We will also usually perform either a computed tomography (ct) or magnetic resonance image (mri) scan to look at the anatomy of your inner ear and hearing nerves. We will also arrange vaccinations to prevent a form of meningitis. As with any surgery, you will have a checkup of your general health.
What the surgery involves?
Surgery is performed under general anesthesia. An incision is made behind the ear, which will eventually heal in a natural crease or be hidden by the hair. Sometimes a small strip of hair is shaved. The bone behind the ear is drilled in order to reach the cochlea, which is the part of the inner ear responsible for hearing. The main body of the cochlear implant is then placed against the bone of the skull, and an electrode (a thin wire) is placed inside the cochlea. The wound is then closed with stitches. The cochlear implant is completely covered by your skin and muscles. Nothing comes through the skin. (later, an external speech processor will be placed over your ear. This external device will wirelessly communicate with the cochlear implant that was placed during surgery.)
What to expect after surgery?
After surgery, a bandage will be placed over the area for several days. You may go home the same day, or stay a night in the hospital. This depends on your age, your health, and the surgeon.
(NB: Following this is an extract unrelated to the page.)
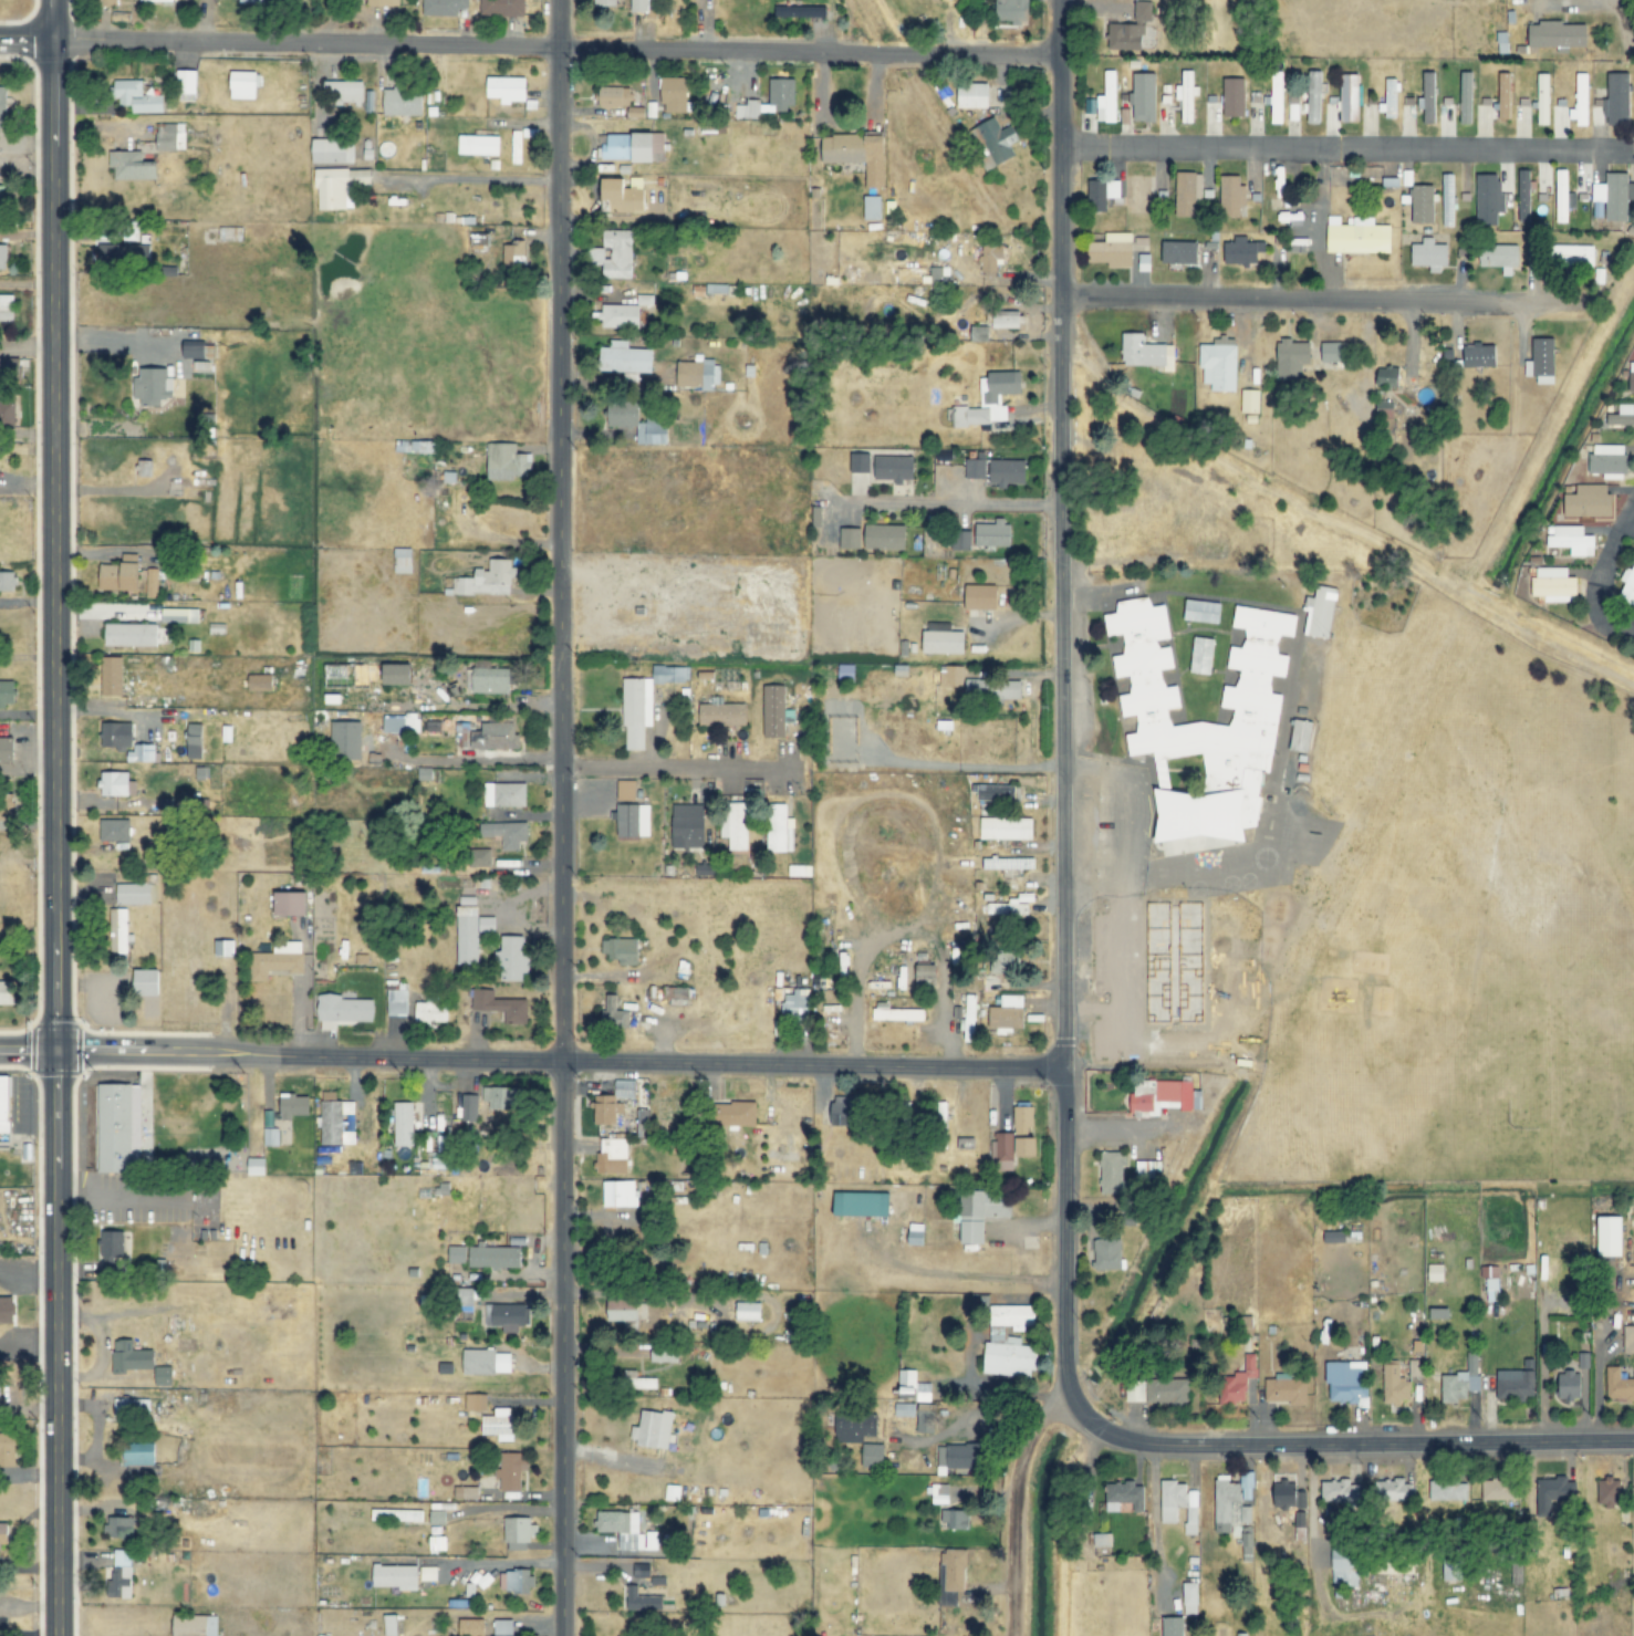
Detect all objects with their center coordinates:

Healing occurs over several weeks. Once this is complete, the the cochlear implant will not usually be noticeable (except temporarily in infants), unless you feel it with your fingertips.
When will the device be turned on and what will it sound like?
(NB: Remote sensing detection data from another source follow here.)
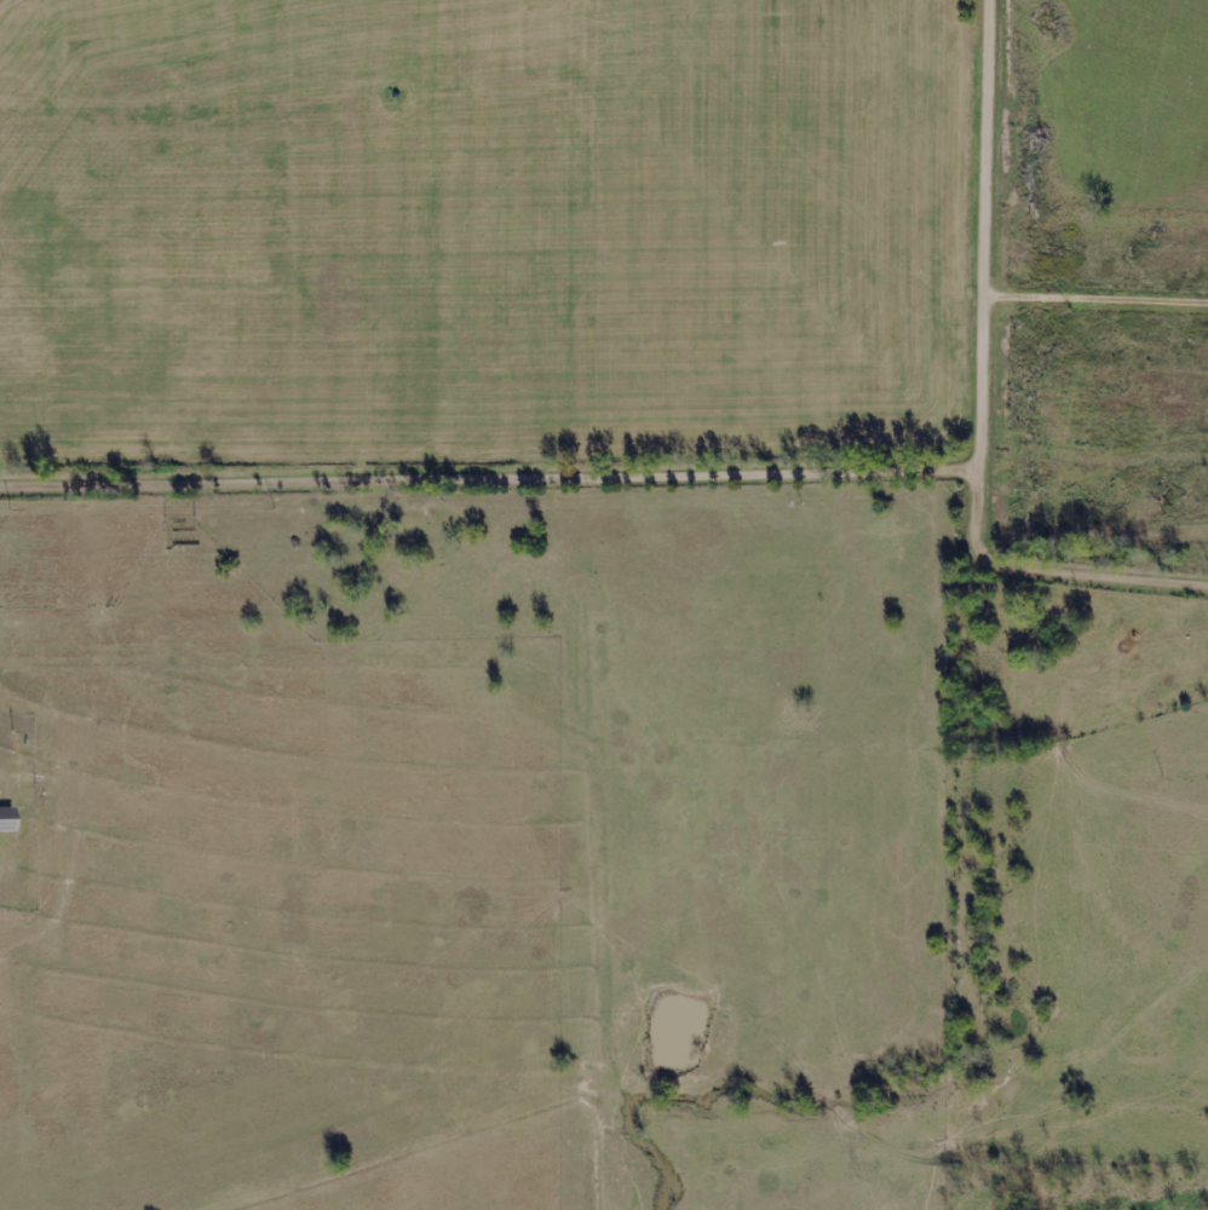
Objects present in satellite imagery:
road: (990, 249)
road: (642, 477)
building: (9, 820)

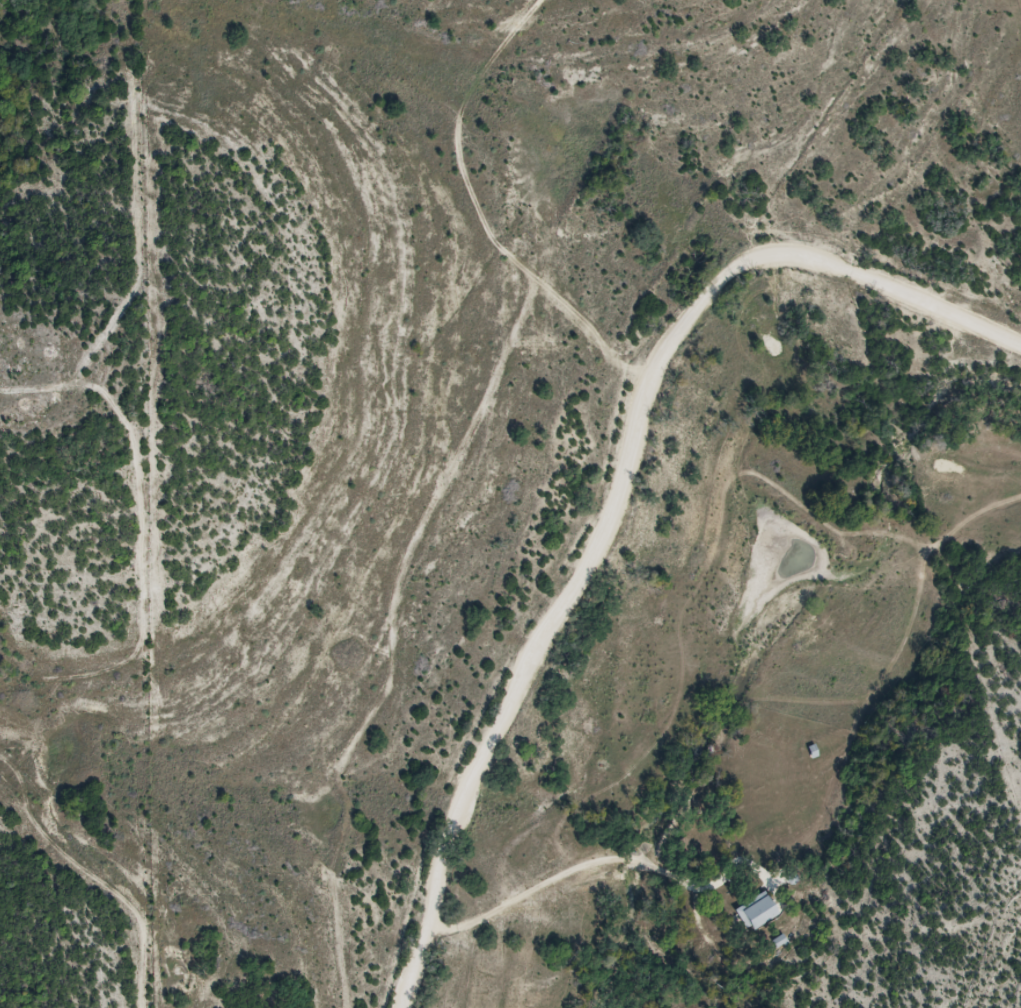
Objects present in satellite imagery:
road: (742, 109)
road: (865, 274)
road: (555, 618)
road: (505, 902)
building: (760, 913)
The device will be activated (turned on for the first time) about two weeks after surgery. The first time you hear with with a cochlear implant, the sounds are often unusual or “electronic” sounding. With time and practice, the sound will become more natural. Learning occurs over months to years. The more you leave the device on and listen with it, the better your ultimate hearing ability will be. Most people have a significant improvement in understanding speech, and can often talk on the telephone.
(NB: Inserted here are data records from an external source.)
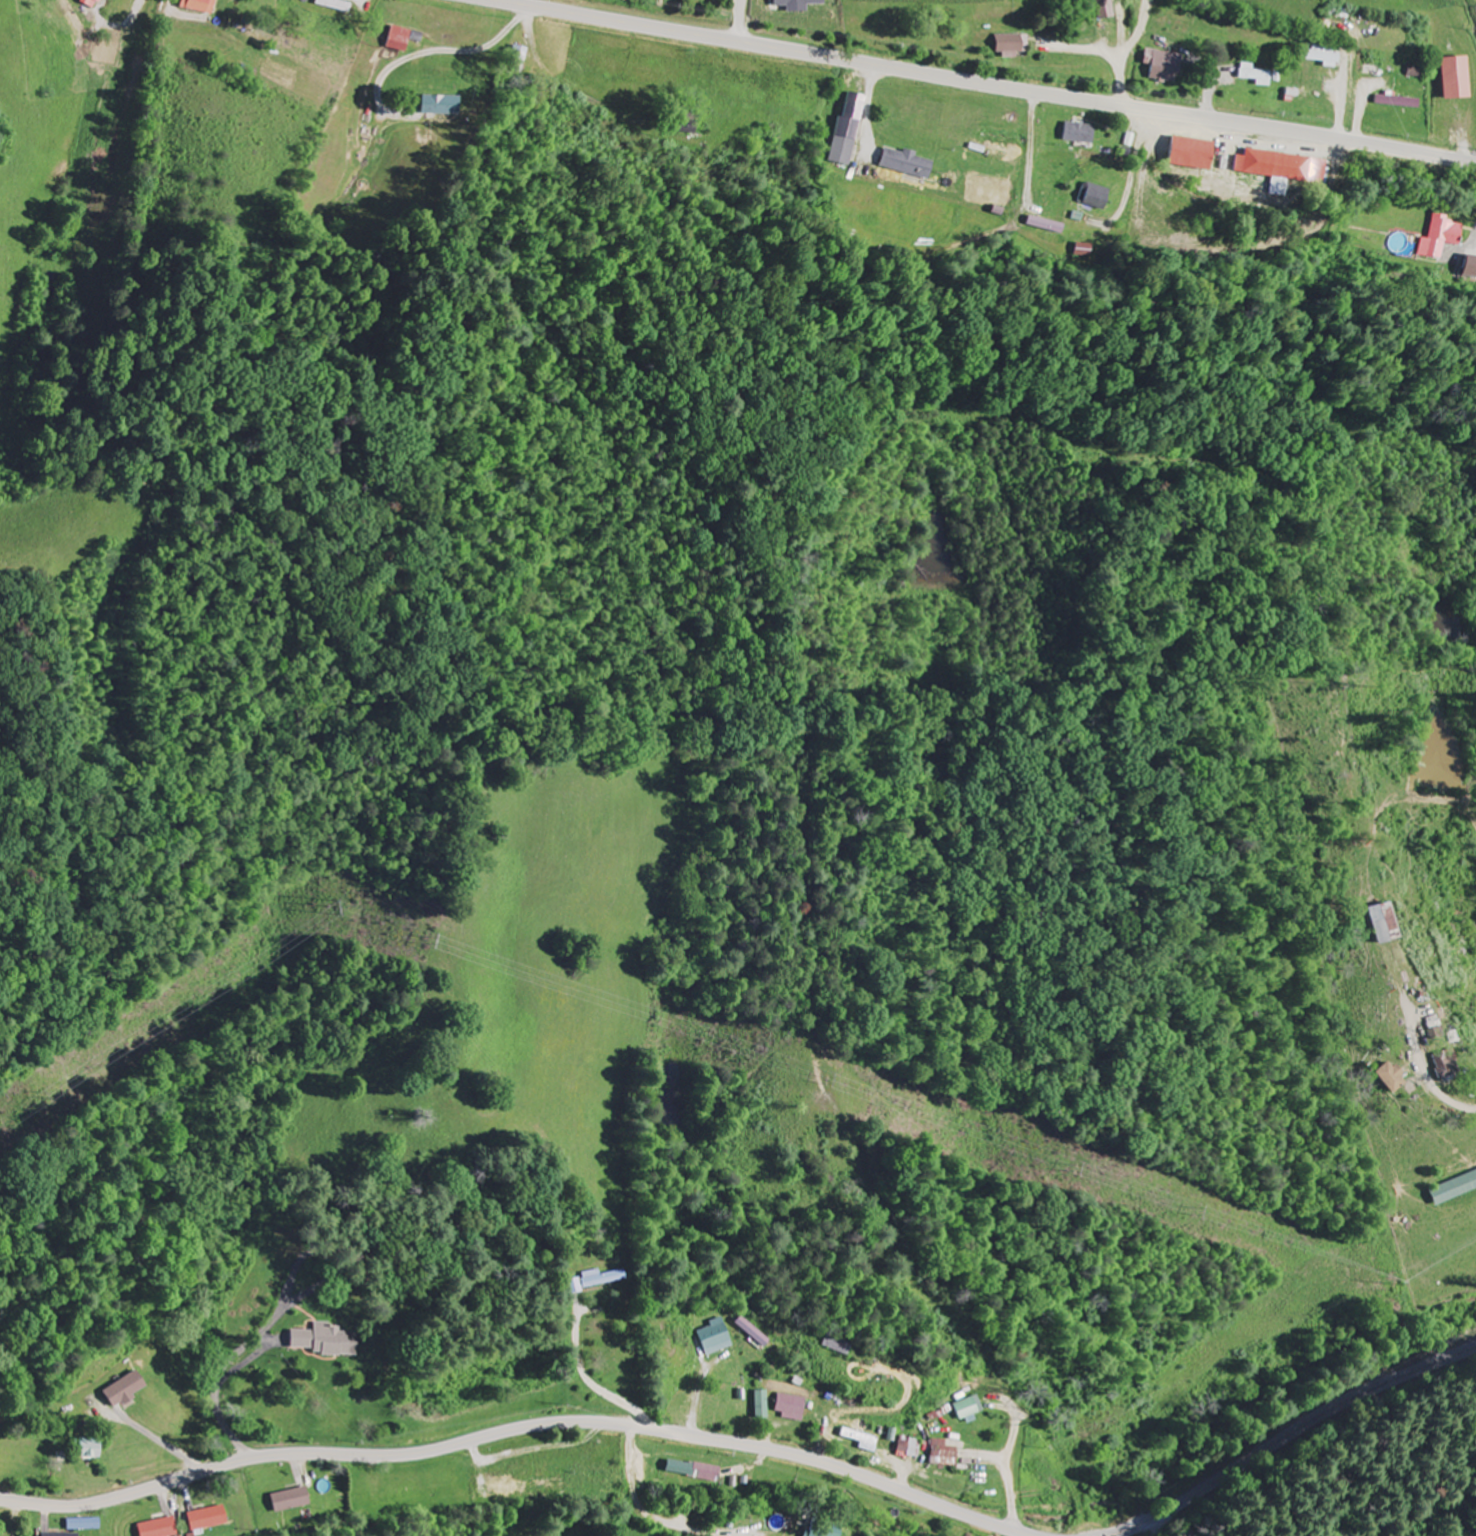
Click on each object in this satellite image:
building: (95, 3)
building: (801, 5)
building: (203, 6)
building: (1109, 10)
road: (742, 20)
building: (402, 40)
building: (1012, 46)
road: (1126, 50)
building: (1324, 58)
building: (1165, 66)
building: (1256, 76)
building: (1460, 79)
road: (985, 83)
building: (1400, 103)
building: (444, 106)
building: (849, 129)
building: (1082, 133)
building: (1196, 154)
building: (908, 163)
building: (1283, 168)
building: (1097, 198)
building: (1044, 225)
building: (1442, 237)
building: (1472, 265)
building: (1387, 925)
building: (1444, 1065)
building: (1394, 1079)
building: (597, 1280)
road: (946, 1318)
building: (754, 1332)
building: (717, 1338)
building: (325, 1341)
building: (836, 1346)
building: (127, 1390)
building: (765, 1405)
building: (794, 1407)
building: (972, 1408)
road: (521, 1428)
road: (1291, 1434)
building: (865, 1440)
building: (912, 1448)
building: (90, 1449)
building: (947, 1454)
building: (696, 1471)
building: (291, 1500)
building: (208, 1520)
road: (1162, 1524)
building: (159, 1528)
building: (822, 1531)
building: (60, 1535)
The cochlear implant music engineering group (cimeg) was formed in 2014 and is made up of a cadre of passionate individuals including cochlear implant surgeons, cochlear implant audiologists, music engineers, composers, and imaging specialists. Despite cochlear implant listeners’ excellent performance on speech discrimination, the enjoyment and perception of music remains poor. The goal of our research is to enhance music enjoyment among cochlear implantees by investigating the features of music that affect its perception and enjoyment.
These features include different aspects of music such as reverberation, rhythm, instrument, and overtones, among others. Our novel approach involves re-engineering music to reduce the complexity of music, which has the potential to make listening more enjoyable for a listener with a cochlear implant. We are also interested in developing a tool to better evaluate speech enjoyment in cochlear implant users.